Women — other mothers — tell me how easy their sons are. How their sons love them, but their daughters? “Get ready,” they tell me. “You’ll have three of them screaming, ‘I hate you!’ in a few years.”

Girl power is a very, very real thing.

They jump on every stereotype of little girls and teenage girls and young adult girls that there is. They tell me how expensive prom season will be and that they’ll love swiping Daddy’s credit card and that my husband will have to polish a shotgun at the kitchen table when they get picked up for dates. They talk about having daughters as if it’s just going to be a storm, and the eye of the storm is nothing but tears and money flying down the drain and screaming.

And the worst part? They tell me all of these things with my three girls right there, listening.

They think they’re being funny. But they don’t know that the dynamic they’re mocking, the situation that they think will have my husband building himself an underground bomb shelter when our girls are each 16 and 12 and 9, is actually magical. Entire books have been written about families of daughters, and the bond of sisters — specifically three — can be found throughout literature and pop culture and history. Girl power is a very, very real thing.

Like my husband said on the day we found out we would forever be a family with three daughters, it is so special. And the fact that so many people have nothing but negative things to say, that they can only share an opinion on how terrible it will be to have three daughters, speaks a lot about not just our culture, but our world, and how so many people hold beliefs that would probably surprise them to really face. Microagressions on women — tiny, subtle thoughts that maybe women aren’t as smart or as strong or as capable as men, beliefs that are so small and insidious people don’t even realize how ingrained they are.

It’s not that boys are more valued in this world or that people still have deep feelings about “carrying on a family name” by producing a bunch of XY chromosomes as heirs. It’s that we have a world where women are still not treated equally, where we still have to fight to prove ourselves, where we still have to tone down our anger so we aren’t labeled as bitches, but we also have to tone down our joy so we aren’t labeled as ditzes. Where Rihanna can take the stage for a Super Bowl Halftime Show, suspended in the air on floating stages, singing through an incredible body of work that spans decades, and everyone spends the entire time trying to guess if she’s pregnant or just “carrying some extra baby weight.” Where Madonna’s face is so scrutinized at the Grammys that she has to publicly tell everyone she’s not sorry for the way she looks (!!). Where we now spend a good chunk of our time cringing at the way we treated teenagers like Britney Spears and Lindsay Lohan in the early 2000s, but still judge their looks; where we look back at Pamela Anderson owning her sexuality through the ‘90s — the same sexuality people mention to my husband, assuring him that having daughters who date will be a “nightmare” — but all we could do was call her a slut.

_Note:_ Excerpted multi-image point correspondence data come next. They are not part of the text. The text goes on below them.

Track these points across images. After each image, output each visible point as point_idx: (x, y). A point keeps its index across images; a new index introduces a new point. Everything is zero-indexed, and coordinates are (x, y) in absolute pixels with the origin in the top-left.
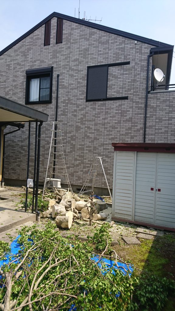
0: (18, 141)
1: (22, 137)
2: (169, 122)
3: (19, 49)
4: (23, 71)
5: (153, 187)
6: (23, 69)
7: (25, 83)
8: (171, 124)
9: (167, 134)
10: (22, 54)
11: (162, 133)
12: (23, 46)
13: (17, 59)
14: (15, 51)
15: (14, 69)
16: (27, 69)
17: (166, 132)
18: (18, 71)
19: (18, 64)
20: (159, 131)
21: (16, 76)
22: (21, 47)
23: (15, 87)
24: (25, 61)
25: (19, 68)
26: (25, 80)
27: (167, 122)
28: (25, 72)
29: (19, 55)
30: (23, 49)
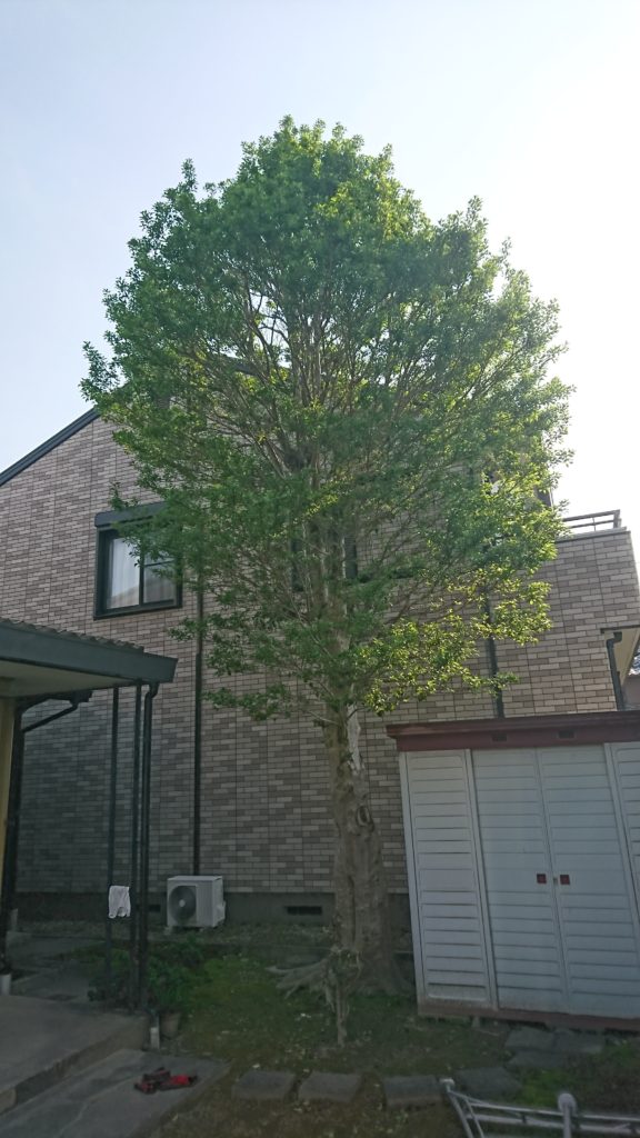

In a world where, from the moment someone finds out you are pregnant with a daughter, they tell you to get ready for all the crying and misery to come.

But you know, a whole lot of “dramatic” and “emotional” women have changed the world for the better. And I’m beyond thrilled to raise and empower three little women who will always know that their parents loved them and believed in them and always, always thought they were the best little things in the world. The best gifts.